In the investigation, Commerce found that Dongkuk's reported steel plate costs were significantly different from costs of its CONNUMs sold in the Japanese and the U.S. markets. The agency decided to account for the timing of the steel plate purchases, instead of the towers' physical characteristics, given this was the "overwhelming factor" causing the differences in the steel plate costs. Commerce did so by weight-averaging the reported steel plate costs for all reported CONNUMs.

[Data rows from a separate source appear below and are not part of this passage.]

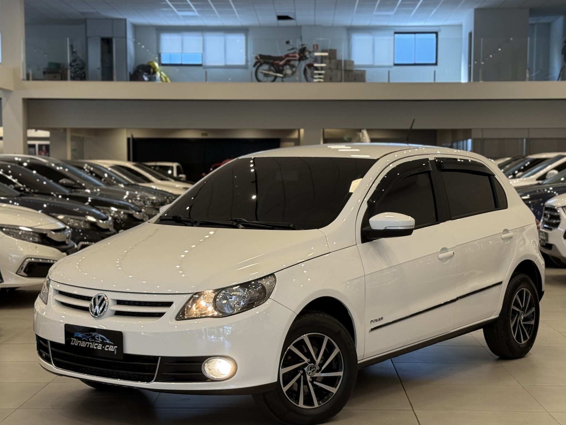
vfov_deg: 22.2
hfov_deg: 29.4
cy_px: 252
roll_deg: -0.3
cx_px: 286
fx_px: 1079
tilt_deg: -4.2
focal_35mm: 66
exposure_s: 1/60
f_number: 1.78
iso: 100
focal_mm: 6.76
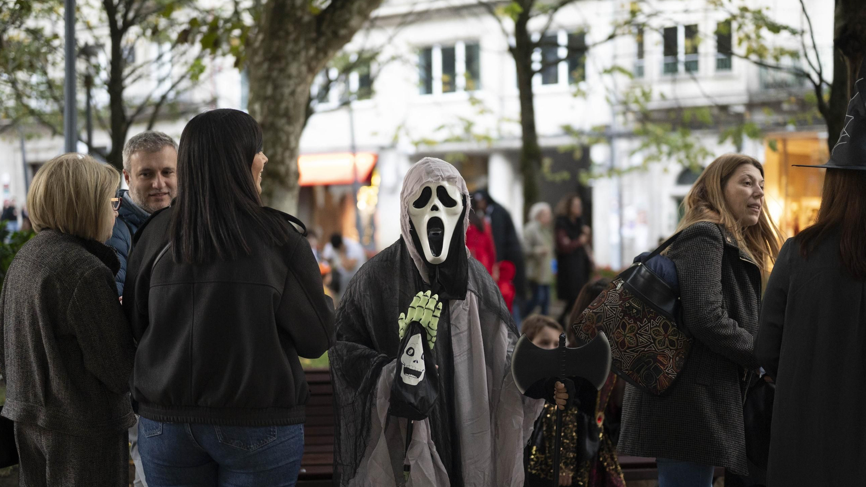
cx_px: 437
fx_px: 1217
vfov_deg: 22.6
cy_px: 251
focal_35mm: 53
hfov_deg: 39.2
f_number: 1.8
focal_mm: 50
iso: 2500
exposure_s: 1/320
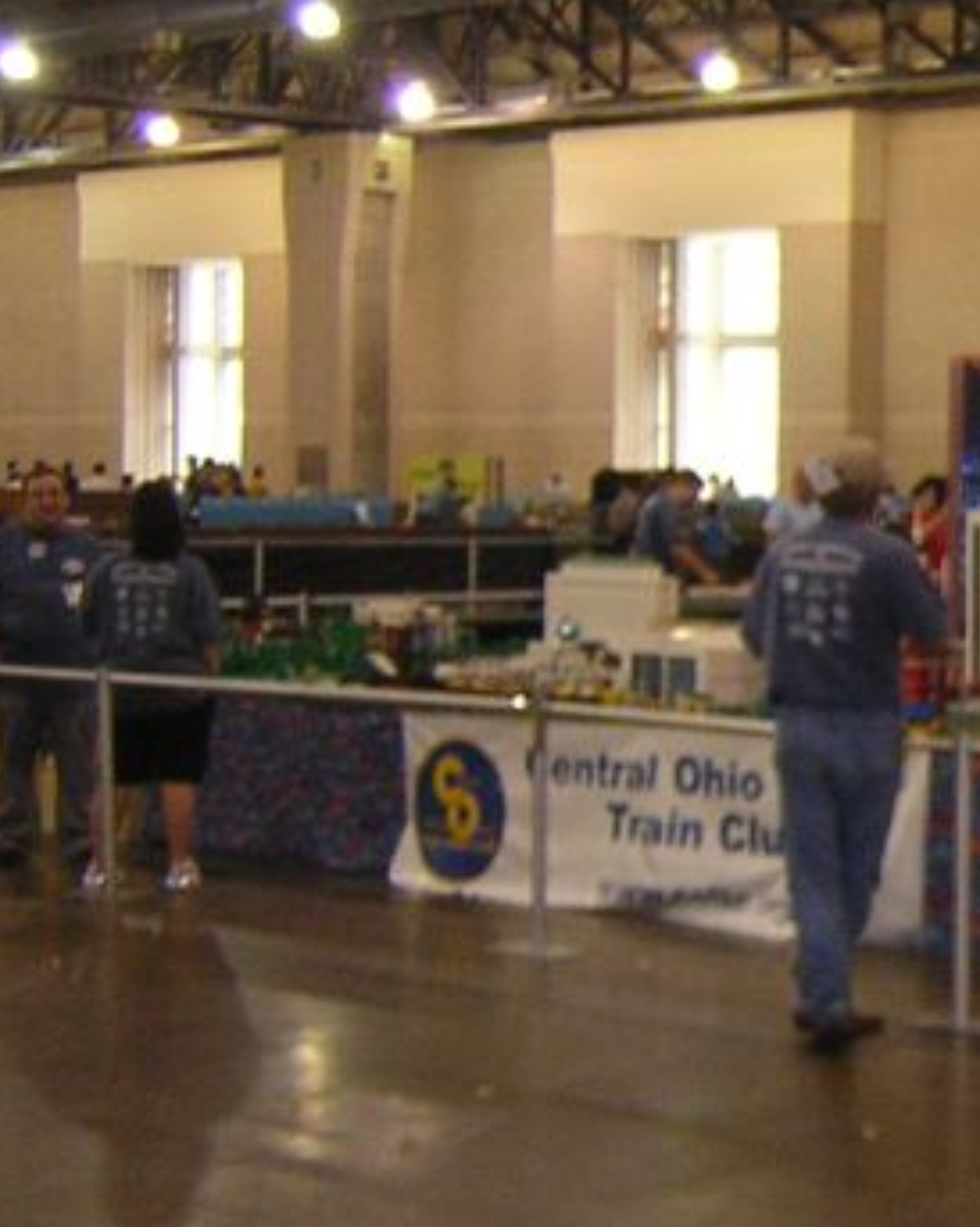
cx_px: 1348
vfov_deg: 23.3
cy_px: 497
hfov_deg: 17.3
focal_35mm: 82
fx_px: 2976
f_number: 2.6
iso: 315
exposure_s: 1/60.1
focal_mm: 4.7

Dongkuk unsuccessfully challenged Commerce's final determination at the Court of International Trade (see 2211170084).
At the Federal Circuit, Dongkuk said the trade court was wrong in upholding the decision to weight-average the steel plate costs since CIT ignored that the agency focused on the steel inputs' physical characteristics and not the finished wind towers' physical characteristics (see 2304100045).
Commerce said that contrary to Dongkuk's claim, the "whole point of Commerce's analysis was to examine whether the significant differences that Commerce observed among the costs for DKSC’s different CONNUMS were related to the wind towers’ physical characteristics, which Commerce did by isolating the time period and analyzing whether costs varied based on the physical characteristics of either the wind towers or the steel input." This let the agency find that timing was the "main factor," the brief said.

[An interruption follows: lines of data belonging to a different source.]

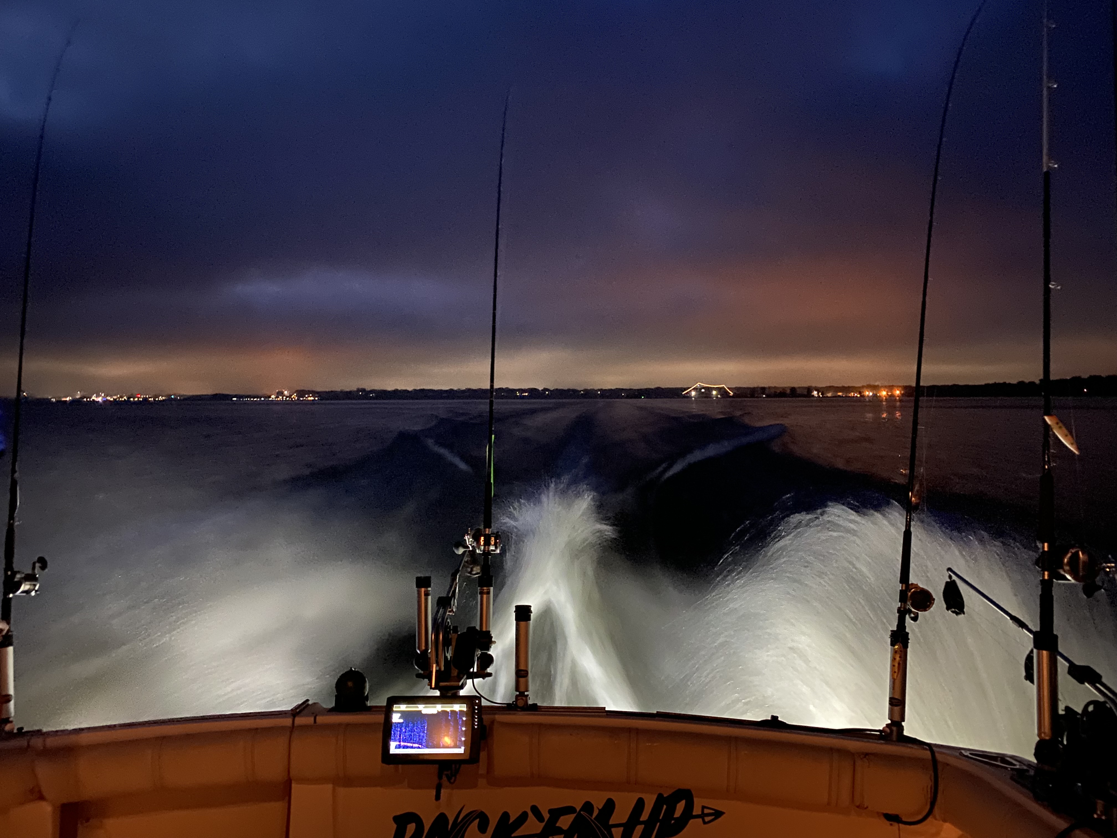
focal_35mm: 26
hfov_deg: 67.3
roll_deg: -0.4
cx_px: 558
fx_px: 839
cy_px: 419
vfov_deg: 53.1
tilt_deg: -1.4
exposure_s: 1/8
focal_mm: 4.25
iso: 1250
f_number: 1.8
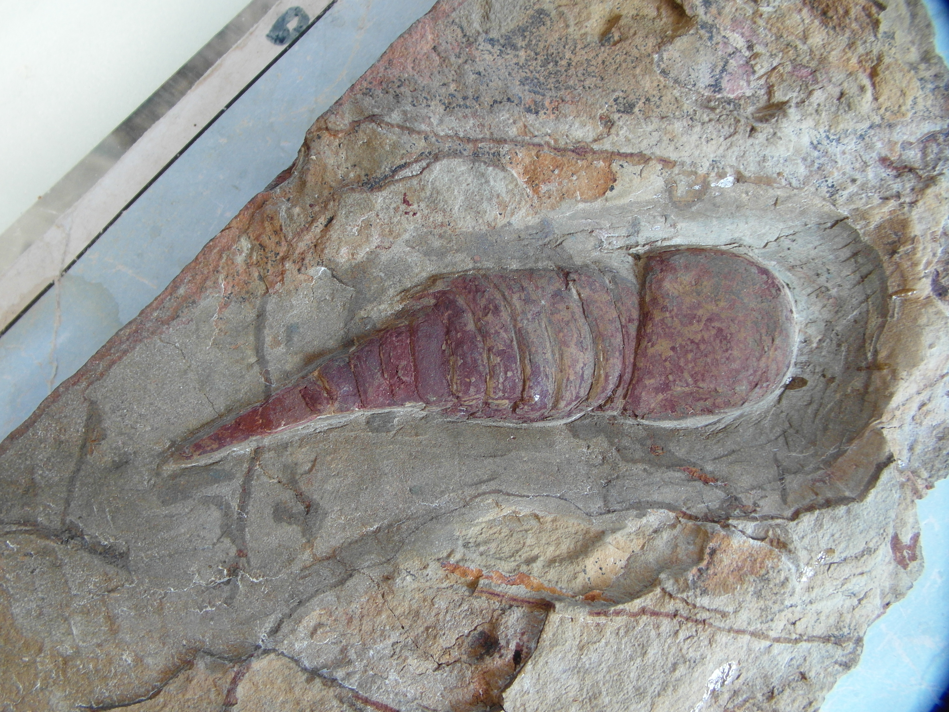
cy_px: 356
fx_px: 631
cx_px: 474
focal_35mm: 23
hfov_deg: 73.9
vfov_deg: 58.9
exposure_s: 1/45
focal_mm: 4.1
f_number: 2.8
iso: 100
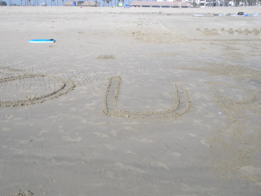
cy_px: 103
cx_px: 128
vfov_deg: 33.6
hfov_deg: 43.9
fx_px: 324
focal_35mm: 43
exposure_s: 1/606
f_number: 3.5
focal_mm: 6.3
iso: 64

The coalition called Dongkuk's argument a "red herring" that reads a limit into the law "that does not exist." The statute does not limit the agency's analysis to just the characteristics in the CONNUM or restrict the analysis to require a direct comparison of different types of finished merchandise. The agency is instead directed to "consider all available evidence on the proper allocation of costs," the coalition said, adding it would be "nonsensical to limit Commerce's analysis" to only costs linked to the physical characteristics listed in the CONNUM.

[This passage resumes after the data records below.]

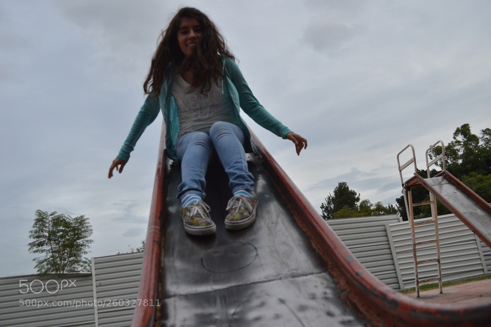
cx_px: 246
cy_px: 164
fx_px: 450
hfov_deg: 57.3
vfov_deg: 39.9
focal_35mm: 33
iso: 800
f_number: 4.5
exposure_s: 1/320
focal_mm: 22
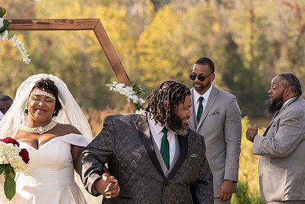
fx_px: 1594
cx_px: 114
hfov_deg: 10.9
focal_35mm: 188
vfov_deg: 7.3
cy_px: 149
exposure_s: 1/500
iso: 100
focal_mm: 123
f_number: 4
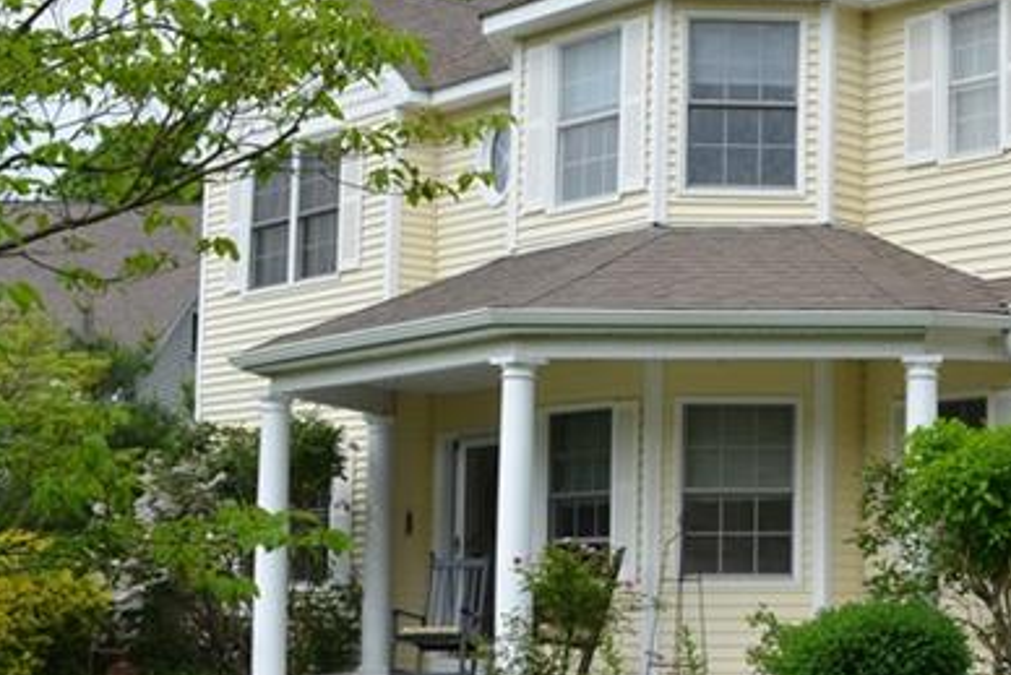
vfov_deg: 19.2
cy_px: 390
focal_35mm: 71
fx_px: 1995
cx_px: 1238
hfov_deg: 25.3
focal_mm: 18
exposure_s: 1/250
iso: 125
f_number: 8
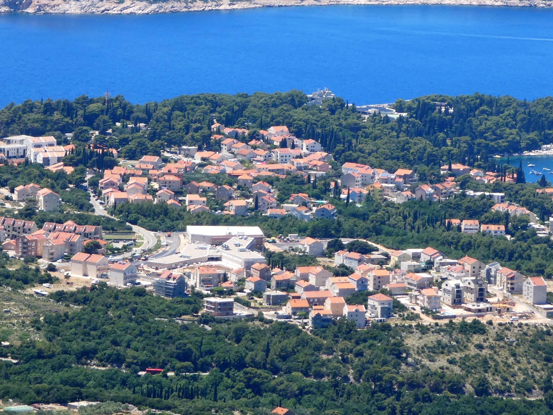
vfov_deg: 6.5
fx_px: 3675
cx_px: 360
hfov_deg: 8.6
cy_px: 166
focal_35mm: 230
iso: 80
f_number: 5.1
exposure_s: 1/320
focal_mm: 21.5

The CONNUM is just an "administrative construction" used to ensure a price comparison between two sales considers sales of similar types of merchandise. The agency often does not list inputs in the CONNUM, but this does not mean that those inputs "do not have costs that affect the subject product's cost or production or sale," the brief said. "DKSC's absurd approach would circumscribe Commerce's authority and prohibit Commerce from accounting for obvious cost distortions attributable to the key input in subject merchandise, contrary to the statute."